■ To do: Copy out every row below, changing each "values" to "numbers" and leaving everything else the same. Don't include the pictures in your copy.

■ Provided records:
>>>

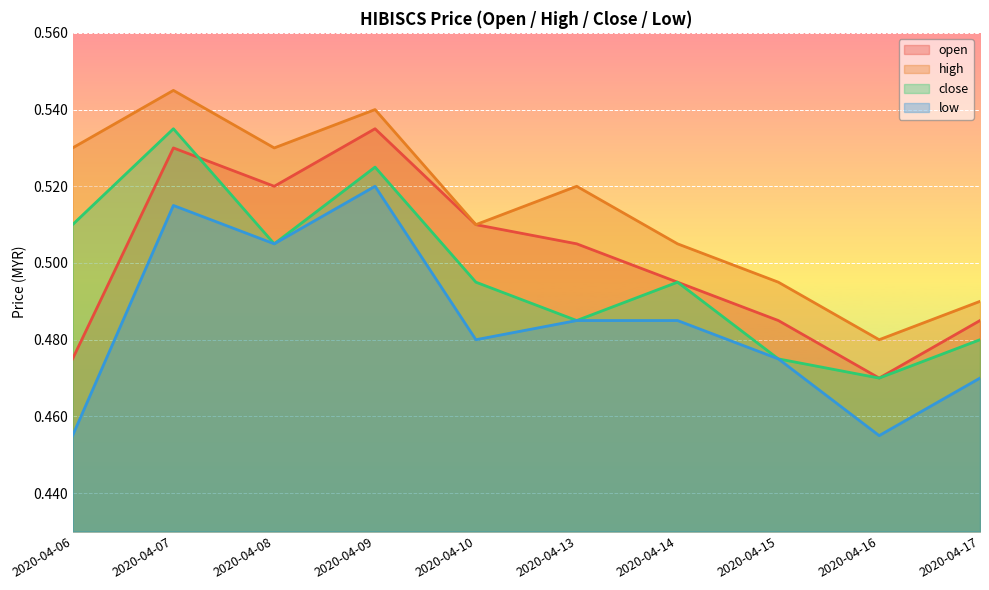

At which category does low reach its first local valley?

2020-04-08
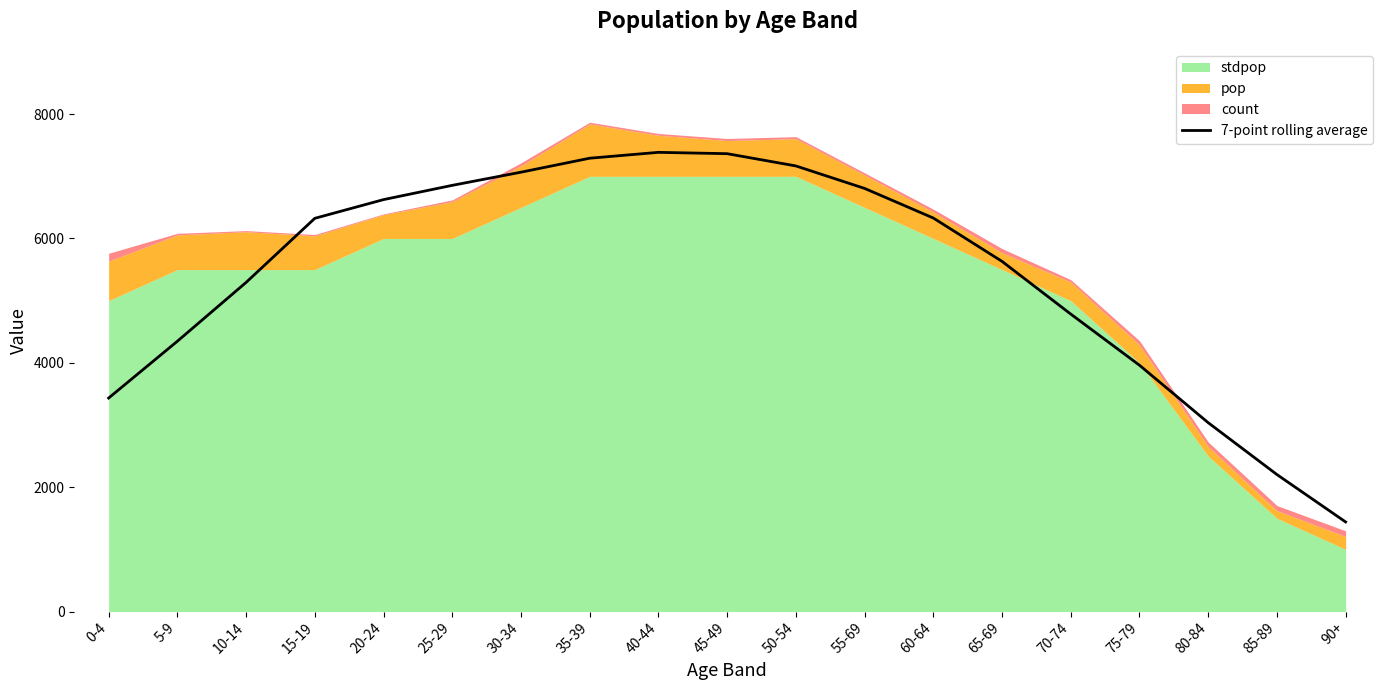

What is the difference between the second highest and second lowest values?

5160.7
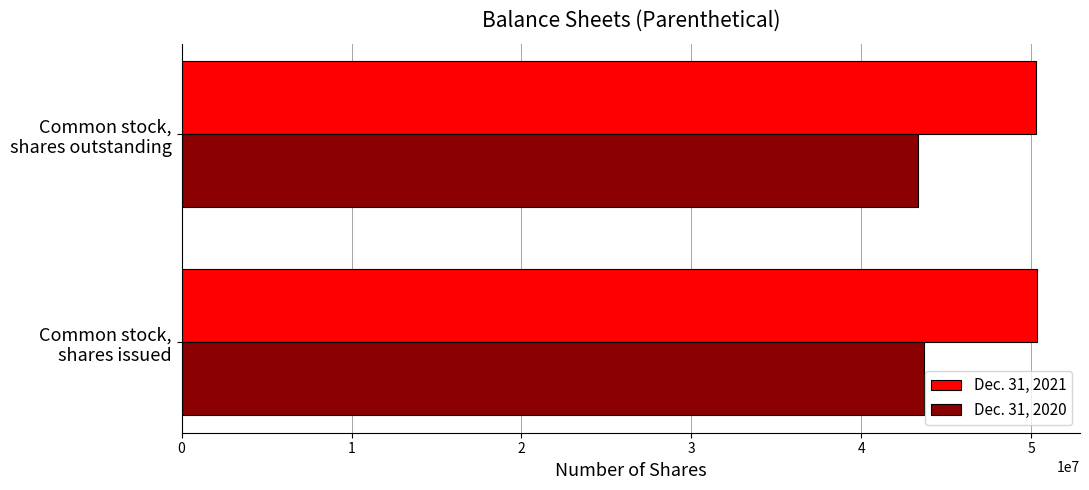

What is the average value of the Dec. 31, 2021 series?

50300684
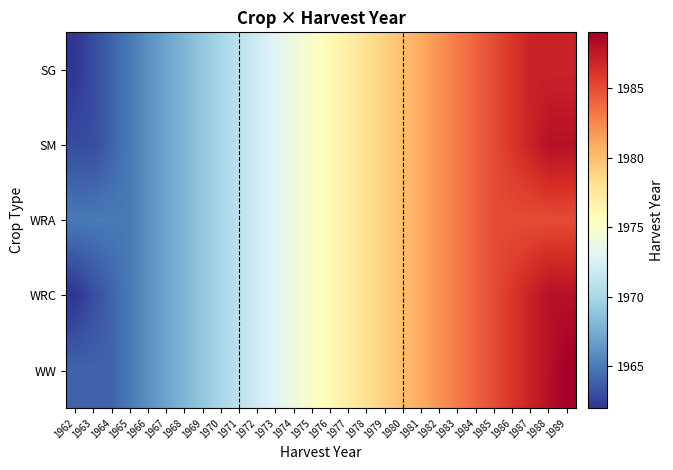

Reading left to right, list all the values displayed in this chart.

row_0: 1962	1963	1964	1965	1966	1967	1968	1969	1970	1971	1972	1973	1974	1975	1976	1977	1978	1979	1980	1981	1982	1983	1984	1985	1986	1987	1987	1987
row_1: 1963	1963	1964	1965	1966	1967	1968	1969	1970	1971	1972	1973	1974	1975	1976	1977	1978	1979	1980	1981	1982	1983	1984	1985	1986	1987	1988	1988
row_2: 1965	1965	1965	1965	1966	1967	1968	1969	1970	1971	1972	1973	1974	1975	1976	1977	1978	1979	1980	1981	1982	1983	1984	1985	1985	1985	1985	1985
row_3: 1962	1963	1964	1965	1966	1967	1968	1969	1970	1971	1972	1973	1974	1975	1976	1977	1978	1979	1980	1981	1982	1983	1984	1985	1986	1987	1988	1988
row_4: 1964	1964	1964	1965	1966	1967	1968	1969	1970	1971	1972	1973	1974	1975	1976	1977	1978	1979	1980	1981	1982	1983	1984	1985	1986	1987	1988	1989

<<<

■ Exercise output:
At which category does low reach its first local valley?

2020-04-08

What is the difference between the second highest and second lowest numbers?

5160.7

What is the average value of the Dec. 31, 2021 series?

50300684

Reading left to right, list all the numbers displayed in this chart.

row_0: 1962	1963	1964	1965	1966	1967	1968	1969	1970	1971	1972	1973	1974	1975	1976	1977	1978	1979	1980	1981	1982	1983	1984	1985	1986	1987	1987	1987
row_1: 1963	1963	1964	1965	1966	1967	1968	1969	1970	1971	1972	1973	1974	1975	1976	1977	1978	1979	1980	1981	1982	1983	1984	1985	1986	1987	1988	1988
row_2: 1965	1965	1965	1965	1966	1967	1968	1969	1970	1971	1972	1973	1974	1975	1976	1977	1978	1979	1980	1981	1982	1983	1984	1985	1985	1985	1985	1985
row_3: 1962	1963	1964	1965	1966	1967	1968	1969	1970	1971	1972	1973	1974	1975	1976	1977	1978	1979	1980	1981	1982	1983	1984	1985	1986	1987	1988	1988
row_4: 1964	1964	1964	1965	1966	1967	1968	1969	1970	1971	1972	1973	1974	1975	1976	1977	1978	1979	1980	1981	1982	1983	1984	1985	1986	1987	1988	1989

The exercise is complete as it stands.